Nouvelle pierre à l'édifice d'une filmographie
sans tâche, Dunkerque ne m'attirait pourtant
pas forcément à sa sortie en salles, n'étant
pas forcément grand fan de films de guerre. Grosse erreur...
C'est un immense film, rare, unique, de ceux qui marque l'âme
et le cinéma. Façonné par une photo chromatiquement
grisâtre, façon carte postale d'époque,
un rien vieillie, asséné par un montage alterné
qui donne un regard définitivement imprenable sur cette
"bataille" saisissante -montage qui deviendra parallèle
lors de certaines séquences, comme pour mieux signifier
l'unité des forces en présence-, point de vue
qui rend le film digne de son récit, le scénario
se voulant quasiment documentaire puisque filmé à
hauteur d'hommes, au plus près, dans le sable, la fumée
et le sang. Car la réalisation, tout aussi sublime est-elle
d'un point de vue purement esthétique, se veut avant
tout efficiente, parfaite dans les moindres détails,
d'une intensité sans faille, tour à tour envoûtante,
millimétrée et surtout portant judicieusement
la thématique du film. Tout comme la prestation une nouvelle
fois idyllique de H. Zimmer : monocorde, graduelle, presque
à la manière d'une composition horrifique ; fabuleusement
stressante, sans en faire trop dans un lyrisme qui l'emporterait
sur la pureté des sensations. Car c'est de cela dont
le film parle, au-delà de l'histoire, du travail documentaire
pointilleux, au-delà du simple film de guerre, par-delà
le récit en forme d'hommage pour ces hommes tombés
pour la liberté. Il nous parle de la peur.
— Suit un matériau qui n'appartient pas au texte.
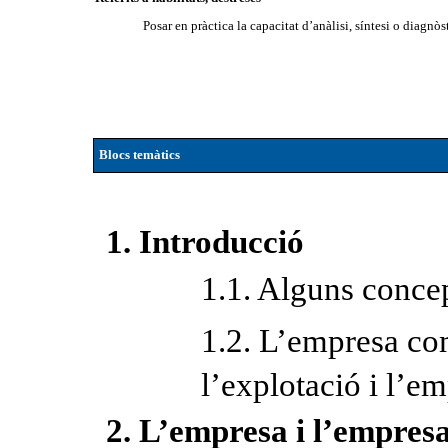
Posar en pràctica la capacitat d’anàlisi, síntesi o diagnòs
Blocs temàtics
1. Introducció
1.1. Alguns conce
1.2. L’empresa co
l’explotació i l’e
2. L’empresa i l’empres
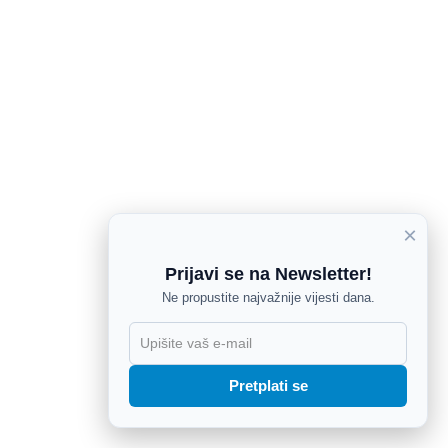
×
Prijavi se na Newsletter!
Ne propustite najvažnije vijesti dana.
X
Pretplati se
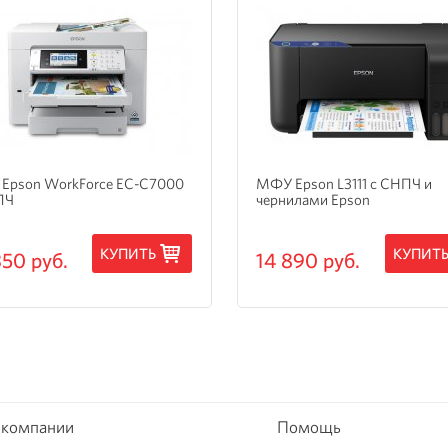
Epson WorkForce EC-C7000
МФУ Epson L3111 с СНПЧ и
ПЧ
чернилами Epson
КУПИТЬ
КУПИТ
350 руб.
14 890 руб.
 компании
Помощь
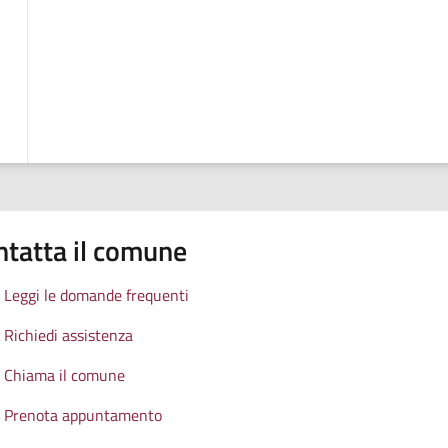
ntatta il comune
Leggi le domande frequenti
Richiedi assistenza
Chiama il comune
Prenota appuntamento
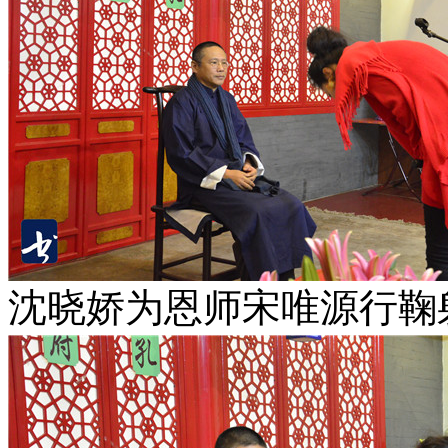
沈晓娇为恩师宋唯源行鞠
C'est une
oeuvre profondément humaine qui transpire l'angoisse
du soldat face à une situation désespérée,
celle de l'être humain voyant sa dernière heure
venir ; Nolan le scénariste semble nous dire -et ce sera
la leçon de morale de l'histoire- que finalement la guerre
n'est qu'un choix, une longue hésitation entre le devoir
et la survie. Implacable. N'oublions pas, et ce serait une honte
lorsqu'on souhaite évoquer avec justesse l'oeuvre de
ce génie, maniaque des détails, la bande-son absolument
prodigieuse du film : un récit de combat magnifié,
intensifié, rendu quasiment "vrai" par le biais
des sons, sons qui font sens et sens qui emmènent aux
émotions. Des sons qui s'en viennent remplacer pour beaucoup
de longs, souvent inutiles et ennuyeux dialogues. Le cinéma
comme un prolongement de la vie, un témoignage vibrant,
au sens propre du terme. Nous voilà en immersion totale,
aux côtés de ses hommes, aux côtés
de ses héros méconnus, aux côtés
de ces inconnus. Je fus totalement conquis.